Why hadn’t anyone ever attempted this before? If anyone had attempted it before 2003 (the year that Monaco in San Francisco made the Forensic Copy of the extant film for NARA), the only tool available for study in Hollywood would have been a multi-generation bootleg copy of one of the Moses Weitzman blowups (from 8 mm to 35 mm) made circa 1968; because the provenance of the bootleg copy would have been suspect, so would any results obtained from such a study. If anyone had attempted this subsequent to 2003, neither Sydney nor I was aware of such an effort. Intuitively,

I felt that this was a “first.” A big first. For about thirty years, from 1963 to 1993, the Zapruder film’s authenticity was assumed, and went largely unquestioned, and the principal arguments about the film had been about what its image content depicted. For about the past fifteen years, most of the arguments pertaining to the film had been about its authenticity, not about its image content. The beauty of Syd Wilkinson’s research effort was not only that qualified Hollywood professionals would now be assessing the extant film’s image content to determine whether any frames showed evidence of alteration, but that the provenance of the film being studied could not be questioned! She was not going to be asking Hollywood to study a bootleg copy: she had a bonafide, genuine, guaranteed, unaltered copy of the extant film in the Archives. Truth is often the daughter of time. Conducting this kind of study was an idea whose time had come, and such a study was now overdue. I could hardly believe my good fortune at being included in her research effort.

Body or hand keypoint data

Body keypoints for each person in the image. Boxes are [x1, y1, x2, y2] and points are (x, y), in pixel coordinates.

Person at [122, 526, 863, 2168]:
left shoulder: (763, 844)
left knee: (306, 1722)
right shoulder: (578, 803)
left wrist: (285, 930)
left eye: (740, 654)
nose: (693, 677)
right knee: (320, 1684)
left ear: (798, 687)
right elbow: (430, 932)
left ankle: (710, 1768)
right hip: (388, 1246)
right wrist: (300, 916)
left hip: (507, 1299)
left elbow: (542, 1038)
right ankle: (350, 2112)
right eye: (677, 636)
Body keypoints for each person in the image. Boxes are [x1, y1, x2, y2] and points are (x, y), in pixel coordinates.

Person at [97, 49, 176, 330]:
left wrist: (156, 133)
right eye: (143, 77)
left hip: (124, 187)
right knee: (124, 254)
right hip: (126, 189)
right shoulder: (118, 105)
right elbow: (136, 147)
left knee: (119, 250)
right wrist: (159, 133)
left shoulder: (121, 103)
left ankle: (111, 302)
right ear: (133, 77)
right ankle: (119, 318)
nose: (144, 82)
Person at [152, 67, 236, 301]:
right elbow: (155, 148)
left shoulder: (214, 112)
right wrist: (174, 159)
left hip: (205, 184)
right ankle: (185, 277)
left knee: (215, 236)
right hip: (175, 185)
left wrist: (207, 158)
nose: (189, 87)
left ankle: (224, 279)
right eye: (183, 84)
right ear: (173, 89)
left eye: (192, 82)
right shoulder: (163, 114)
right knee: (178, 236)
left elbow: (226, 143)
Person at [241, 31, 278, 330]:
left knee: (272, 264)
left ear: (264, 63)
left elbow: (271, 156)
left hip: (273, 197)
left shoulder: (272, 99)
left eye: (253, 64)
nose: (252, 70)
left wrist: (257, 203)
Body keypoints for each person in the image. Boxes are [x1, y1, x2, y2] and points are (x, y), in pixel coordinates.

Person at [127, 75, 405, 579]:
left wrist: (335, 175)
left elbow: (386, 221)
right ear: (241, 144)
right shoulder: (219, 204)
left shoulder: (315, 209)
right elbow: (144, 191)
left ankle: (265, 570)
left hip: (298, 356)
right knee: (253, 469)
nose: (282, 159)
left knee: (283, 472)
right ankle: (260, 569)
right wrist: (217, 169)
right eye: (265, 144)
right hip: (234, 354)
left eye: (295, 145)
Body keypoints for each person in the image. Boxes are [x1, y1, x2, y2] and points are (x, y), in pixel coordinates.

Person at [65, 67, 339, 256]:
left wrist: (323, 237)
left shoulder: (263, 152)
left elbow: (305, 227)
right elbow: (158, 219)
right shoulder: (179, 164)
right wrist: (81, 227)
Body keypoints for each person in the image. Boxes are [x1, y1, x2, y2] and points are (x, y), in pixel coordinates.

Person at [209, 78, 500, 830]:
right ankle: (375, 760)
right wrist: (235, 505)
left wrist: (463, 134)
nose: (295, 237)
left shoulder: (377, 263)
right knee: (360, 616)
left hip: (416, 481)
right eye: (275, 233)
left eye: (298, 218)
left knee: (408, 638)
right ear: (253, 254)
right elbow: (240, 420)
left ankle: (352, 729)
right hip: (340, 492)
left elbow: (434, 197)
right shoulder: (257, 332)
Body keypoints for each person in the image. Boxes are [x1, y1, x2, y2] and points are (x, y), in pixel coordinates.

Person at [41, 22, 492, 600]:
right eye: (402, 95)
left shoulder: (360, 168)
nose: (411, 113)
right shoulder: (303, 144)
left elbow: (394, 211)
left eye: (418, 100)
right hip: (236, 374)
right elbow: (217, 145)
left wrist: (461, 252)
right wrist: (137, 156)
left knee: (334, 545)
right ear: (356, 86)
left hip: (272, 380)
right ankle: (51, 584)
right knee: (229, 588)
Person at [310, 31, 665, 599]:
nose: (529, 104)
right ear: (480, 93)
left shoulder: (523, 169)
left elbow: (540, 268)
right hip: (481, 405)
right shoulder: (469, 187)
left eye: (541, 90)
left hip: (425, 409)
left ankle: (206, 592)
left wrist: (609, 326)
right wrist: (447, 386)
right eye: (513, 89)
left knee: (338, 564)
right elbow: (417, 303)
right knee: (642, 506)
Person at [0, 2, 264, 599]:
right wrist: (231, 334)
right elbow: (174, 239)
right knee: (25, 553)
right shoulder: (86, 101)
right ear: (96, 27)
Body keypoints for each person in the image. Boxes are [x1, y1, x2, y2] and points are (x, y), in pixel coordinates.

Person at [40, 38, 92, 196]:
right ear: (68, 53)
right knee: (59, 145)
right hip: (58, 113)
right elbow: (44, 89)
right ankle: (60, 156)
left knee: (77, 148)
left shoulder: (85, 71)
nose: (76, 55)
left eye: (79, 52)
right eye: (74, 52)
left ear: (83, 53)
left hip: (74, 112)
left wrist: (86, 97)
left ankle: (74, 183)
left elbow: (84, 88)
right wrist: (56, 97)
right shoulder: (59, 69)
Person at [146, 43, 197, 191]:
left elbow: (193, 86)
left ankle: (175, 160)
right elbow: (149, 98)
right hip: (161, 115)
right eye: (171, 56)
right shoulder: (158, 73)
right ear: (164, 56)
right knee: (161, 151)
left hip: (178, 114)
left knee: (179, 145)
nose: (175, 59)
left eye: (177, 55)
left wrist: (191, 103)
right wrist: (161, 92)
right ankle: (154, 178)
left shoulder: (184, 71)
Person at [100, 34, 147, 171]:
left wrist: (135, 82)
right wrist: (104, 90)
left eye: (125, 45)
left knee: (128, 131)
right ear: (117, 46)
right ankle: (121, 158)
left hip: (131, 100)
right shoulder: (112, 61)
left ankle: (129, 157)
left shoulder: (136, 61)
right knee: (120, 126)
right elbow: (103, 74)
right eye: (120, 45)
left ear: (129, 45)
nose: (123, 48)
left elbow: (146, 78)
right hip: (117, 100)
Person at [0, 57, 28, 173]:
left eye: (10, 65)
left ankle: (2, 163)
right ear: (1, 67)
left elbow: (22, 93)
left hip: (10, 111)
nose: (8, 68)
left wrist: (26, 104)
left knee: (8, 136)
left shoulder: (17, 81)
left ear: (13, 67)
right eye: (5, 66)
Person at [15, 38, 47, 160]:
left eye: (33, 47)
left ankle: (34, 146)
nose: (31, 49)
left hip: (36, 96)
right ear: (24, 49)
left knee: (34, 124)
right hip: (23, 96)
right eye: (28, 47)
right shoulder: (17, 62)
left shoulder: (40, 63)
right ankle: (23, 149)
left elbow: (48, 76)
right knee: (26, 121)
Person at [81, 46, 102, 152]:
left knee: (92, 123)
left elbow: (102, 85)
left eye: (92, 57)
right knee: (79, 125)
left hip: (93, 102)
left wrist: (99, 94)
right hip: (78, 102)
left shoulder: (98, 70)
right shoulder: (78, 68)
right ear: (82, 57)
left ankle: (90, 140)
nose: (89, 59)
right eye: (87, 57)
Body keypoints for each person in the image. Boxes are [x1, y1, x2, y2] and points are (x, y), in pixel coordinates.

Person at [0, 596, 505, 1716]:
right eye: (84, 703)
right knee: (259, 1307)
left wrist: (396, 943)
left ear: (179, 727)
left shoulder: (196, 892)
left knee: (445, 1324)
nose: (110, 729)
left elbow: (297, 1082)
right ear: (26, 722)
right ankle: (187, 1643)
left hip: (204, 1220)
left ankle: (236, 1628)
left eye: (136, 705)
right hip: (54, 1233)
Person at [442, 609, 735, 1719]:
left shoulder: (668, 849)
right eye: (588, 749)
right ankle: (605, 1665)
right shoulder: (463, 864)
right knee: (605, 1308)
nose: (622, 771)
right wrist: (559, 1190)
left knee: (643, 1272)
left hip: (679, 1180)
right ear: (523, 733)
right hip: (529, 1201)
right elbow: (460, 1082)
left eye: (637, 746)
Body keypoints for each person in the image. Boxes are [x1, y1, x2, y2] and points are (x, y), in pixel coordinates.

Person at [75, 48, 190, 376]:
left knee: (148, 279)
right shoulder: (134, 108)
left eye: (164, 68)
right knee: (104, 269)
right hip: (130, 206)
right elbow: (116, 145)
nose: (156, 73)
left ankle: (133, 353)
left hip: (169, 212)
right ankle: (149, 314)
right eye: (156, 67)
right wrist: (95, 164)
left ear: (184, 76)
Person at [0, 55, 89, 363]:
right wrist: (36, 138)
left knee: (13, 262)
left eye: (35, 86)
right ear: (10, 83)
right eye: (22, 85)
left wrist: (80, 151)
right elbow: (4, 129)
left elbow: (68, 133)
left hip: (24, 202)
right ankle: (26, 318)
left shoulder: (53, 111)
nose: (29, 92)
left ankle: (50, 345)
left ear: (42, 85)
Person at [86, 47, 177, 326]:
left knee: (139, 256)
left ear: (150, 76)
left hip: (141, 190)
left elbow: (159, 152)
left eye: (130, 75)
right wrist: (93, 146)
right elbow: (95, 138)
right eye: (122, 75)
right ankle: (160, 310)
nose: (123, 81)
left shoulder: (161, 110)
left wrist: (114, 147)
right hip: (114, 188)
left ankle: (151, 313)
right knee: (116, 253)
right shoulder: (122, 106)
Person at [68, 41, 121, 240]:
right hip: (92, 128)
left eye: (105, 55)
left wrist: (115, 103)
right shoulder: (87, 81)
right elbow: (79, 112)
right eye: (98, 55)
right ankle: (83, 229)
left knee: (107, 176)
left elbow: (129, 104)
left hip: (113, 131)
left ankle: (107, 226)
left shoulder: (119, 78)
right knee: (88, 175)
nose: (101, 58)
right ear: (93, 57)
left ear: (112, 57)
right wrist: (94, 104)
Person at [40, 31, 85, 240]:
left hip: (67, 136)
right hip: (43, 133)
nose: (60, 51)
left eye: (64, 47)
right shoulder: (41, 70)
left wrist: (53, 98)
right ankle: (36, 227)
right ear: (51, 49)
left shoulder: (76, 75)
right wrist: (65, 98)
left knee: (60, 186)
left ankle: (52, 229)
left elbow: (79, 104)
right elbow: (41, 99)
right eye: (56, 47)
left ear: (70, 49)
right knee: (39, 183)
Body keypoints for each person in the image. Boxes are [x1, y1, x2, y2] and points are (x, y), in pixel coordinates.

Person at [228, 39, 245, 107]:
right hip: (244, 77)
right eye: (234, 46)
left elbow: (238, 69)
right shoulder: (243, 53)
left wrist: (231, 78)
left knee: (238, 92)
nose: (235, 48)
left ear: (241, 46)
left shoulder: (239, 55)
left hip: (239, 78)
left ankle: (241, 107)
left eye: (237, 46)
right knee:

- _Tasks and exercises_
(a) Using the passage about the Zapruder film study, state whether each statement agrees with it. Answer yes or no, and quote the deciding words. (i) The Forensic Copy of the extant film for NARA was made in 2003 by Monaco in San Francisco. (ii) The Moses Weitzman blowups were made from 16 mm to 35 mm. (iii) Wilkinson intended to have Hollywood professionals study a bootleg copy of the film.
(b) Proceed with the passage about the Zapruder film study, picking up after its final sentence.
The listing is material separate from the passage about the Zapruder film study.

- _Response list_
(a)
(i) Yes: "2003 (the year that Monaco in San Francisco made the Forensic Copy of the extant film for NARA)"
(ii) No: "the Moses Weitzman blowups (from 8 mm to 35 mm)"
(iii) No: "She was not going to be asking Hollywood to study a bootleg copy"

(b)
Sydney then stunned me by saying that someone close to her who was an editor had arranged for an HD (high-definition) digital scan of each frame on her dupe negative, and that the HD scan was already completed. The HD scan of each 35 mm frame contained 1080 pixels in the vertical dimension and 1920 pixels in the horizontal direction, literally a wealth of information. Furthermore, the HD scan performed of each frame was a so-called “flat” or “exposure neutral” scan, in which the film’s images were NOT manipulated to make them more pleasing to the eye (as MPI did with its Ektachrome transparencies taken of each frame in 1997). Wilkinson and her editor friend instructed the person who performed the HD scan not to “clip the whites” or “crush the blacks” when conducting the scan. Such practices are commonly employed by video editors during post-production to make films more visually appealing, but when this occurs detail and valuable information is lost.

The HD scan created of the dupe negative of the Zapruder film was neutral, meaning that it was not shaded or manipulated for artistic or aesthetic purposes, and that there was a maximum of detail to study from each film frame.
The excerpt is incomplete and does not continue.